* **GIVEN RECORDS**
+--

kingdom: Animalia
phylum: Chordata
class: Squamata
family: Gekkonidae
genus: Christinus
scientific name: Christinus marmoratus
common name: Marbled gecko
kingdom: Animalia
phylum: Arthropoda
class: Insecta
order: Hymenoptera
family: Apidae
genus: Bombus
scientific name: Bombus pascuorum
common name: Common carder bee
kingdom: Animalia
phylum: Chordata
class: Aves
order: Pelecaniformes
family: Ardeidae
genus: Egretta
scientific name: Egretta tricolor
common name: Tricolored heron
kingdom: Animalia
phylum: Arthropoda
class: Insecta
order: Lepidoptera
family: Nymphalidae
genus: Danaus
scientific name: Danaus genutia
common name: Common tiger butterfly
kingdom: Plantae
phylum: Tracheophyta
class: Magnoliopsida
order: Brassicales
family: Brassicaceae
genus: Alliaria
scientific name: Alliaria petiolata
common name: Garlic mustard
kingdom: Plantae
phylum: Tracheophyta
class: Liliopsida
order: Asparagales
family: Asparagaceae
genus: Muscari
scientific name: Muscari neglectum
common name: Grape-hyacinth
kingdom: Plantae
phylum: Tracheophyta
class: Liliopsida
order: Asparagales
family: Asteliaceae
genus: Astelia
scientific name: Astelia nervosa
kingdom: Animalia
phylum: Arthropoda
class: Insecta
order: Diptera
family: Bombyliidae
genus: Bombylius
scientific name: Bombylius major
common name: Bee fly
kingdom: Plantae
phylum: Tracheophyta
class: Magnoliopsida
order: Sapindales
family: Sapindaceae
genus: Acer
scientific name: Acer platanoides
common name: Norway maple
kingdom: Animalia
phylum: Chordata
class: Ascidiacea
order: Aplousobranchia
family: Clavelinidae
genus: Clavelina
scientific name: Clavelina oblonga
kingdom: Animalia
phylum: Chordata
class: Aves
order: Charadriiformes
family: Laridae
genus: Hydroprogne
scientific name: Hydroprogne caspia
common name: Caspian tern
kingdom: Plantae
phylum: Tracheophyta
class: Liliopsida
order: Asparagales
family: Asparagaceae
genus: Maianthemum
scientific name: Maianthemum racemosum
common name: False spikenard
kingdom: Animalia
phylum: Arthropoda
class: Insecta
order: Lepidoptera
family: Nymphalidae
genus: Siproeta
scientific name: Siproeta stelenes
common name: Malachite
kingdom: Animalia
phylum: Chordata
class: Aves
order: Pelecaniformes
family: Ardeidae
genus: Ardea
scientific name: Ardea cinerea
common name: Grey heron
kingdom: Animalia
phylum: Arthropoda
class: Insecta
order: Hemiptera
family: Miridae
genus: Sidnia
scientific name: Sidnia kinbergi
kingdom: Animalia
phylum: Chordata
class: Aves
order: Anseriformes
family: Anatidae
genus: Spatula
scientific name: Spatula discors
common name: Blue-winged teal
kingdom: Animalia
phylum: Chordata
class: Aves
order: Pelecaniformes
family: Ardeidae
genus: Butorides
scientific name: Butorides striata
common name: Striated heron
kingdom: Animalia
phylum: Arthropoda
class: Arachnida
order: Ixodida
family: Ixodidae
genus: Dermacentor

+--

* **EXERCISE PROMPT**
Recast every line of the entries above as one numbered list, omitting any blank lines.

* **FINAL ANSWER**
1. kingdom: Animalia
2. phylum: Chordata
3. class: Squamata
4. family: Gekkonidae
5. genus: Christinus
6. scientific name: Christinus marmoratus
7. common name: Marbled gecko
8. kingdom: Animalia
9. phylum: Arthropoda
10. class: Insecta
11. order: Hymenoptera
12. family: Apidae
13. genus: Bombus
14. scientific name: Bombus pascuorum
15. common name: Common carder bee
16. kingdom: Animalia
17. phylum: Chordata
18. class: Aves
19. order: Pelecaniformes
20. family: Ardeidae
21. genus: Egretta
22. scientific name: Egretta tricolor
23. common name: Tricolored heron
24. kingdom: Animalia
25. phylum: Arthropoda
26. class: Insecta
27. order: Lepidoptera
28. family: Nymphalidae
29. genus: Danaus
30. scientific name: Danaus genutia
31. common name: Common tiger butterfly
32. kingdom: Plantae
33. phylum: Tracheophyta
34. class: Magnoliopsida
35. order: Brassicales
36. family: Brassicaceae
37. genus: Alliaria
38. scientific name: Alliaria petiolata
39. common name: Garlic mustard
40. kingdom: Plantae
41. phylum: Tracheophyta
42. class: Liliopsida
43. order: Asparagales
44. family: Asparagaceae
45. genus: Muscari
46. scientific name: Muscari neglectum
47. common name: Grape-hyacinth
48. kingdom: Plantae
49. phylum: Tracheophyta
50. class: Liliopsida
51. order: Asparagales
52. family: Asteliaceae
53. genus: Astelia
54. scientific name: Astelia nervosa
55. kingdom: Animalia
56. phylum: Arthropoda
57. class: Insecta
58. order: Diptera
59. family: Bombyliidae
60. genus: Bombylius
61. scientific name: Bombylius major
62. common name: Bee fly
63. kingdom: Plantae
64. phylum: Tracheophyta
65. class: Magnoliopsida
66. order: Sapindales
67. family: Sapindaceae
68. genus: Acer
69. scientific name: Acer platanoides
70. common name: Norway maple
71. kingdom: Animalia
72. phylum: Chordata
73. class: Ascidiacea
74. order: Aplousobranchia
75. family: Clavelinidae
76. genus: Clavelina
77. scientific name: Clavelina oblonga
78. kingdom: Animalia
79. phylum: Chordata
80. class: Aves
81. order: Charadriiformes
82. family: Laridae
83. genus: Hydroprogne
84. scientific name: Hydroprogne caspia
85. common name: Caspian tern
86. kingdom: Plantae
87. phylum: Tracheophyta
88. class: Liliopsida
89. order: Asparagales
90. family: Asparagaceae
91. genus: Maianthemum
92. scientific name: Maianthemum racemosum
93. common name: False spikenard
94. kingdom: Animalia
95. phylum: Arthropoda
96. class: Insecta
97. order: Lepidoptera
98. family: Nymphalidae
99. genus: Siproeta
100. scientific name: Siproeta stelenes
101. common name: Malachite
102. kingdom: Animalia
103. phylum: Chordata
104. class: Aves
105. order: Pelecaniformes
106. family: Ardeidae
107. genus: Ardea
108. scientific name: Ardea cinerea
109. common name: Grey heron
110. kingdom: Animalia
111. phylum: Arthropoda
112. class: Insecta
113. order: Hemiptera
114. family: Miridae
115. genus: Sidnia
116. scientific name: Sidnia kinbergi
117. kingdom: Animalia
118. phylum: Chordata
119. class: Aves
120. order: Anseriformes
121. family: Anatidae
122. genus: Spatula
123. scientific name: Spatula discors
124. common name: Blue-winged teal
125. kingdom: Animalia
126. phylum: Chordata
127. class: Aves
128. order: Pelecaniformes
129. family: Ardeidae
130. genus: Butorides
131. scientific name: Butorides striata
132. common name: Striated heron
133. kingdom: Animalia
134. phylum: Arthropoda
135. class: Arachnida
136. order: Ixodida
137. family: Ixodidae
138. genus: Dermacentor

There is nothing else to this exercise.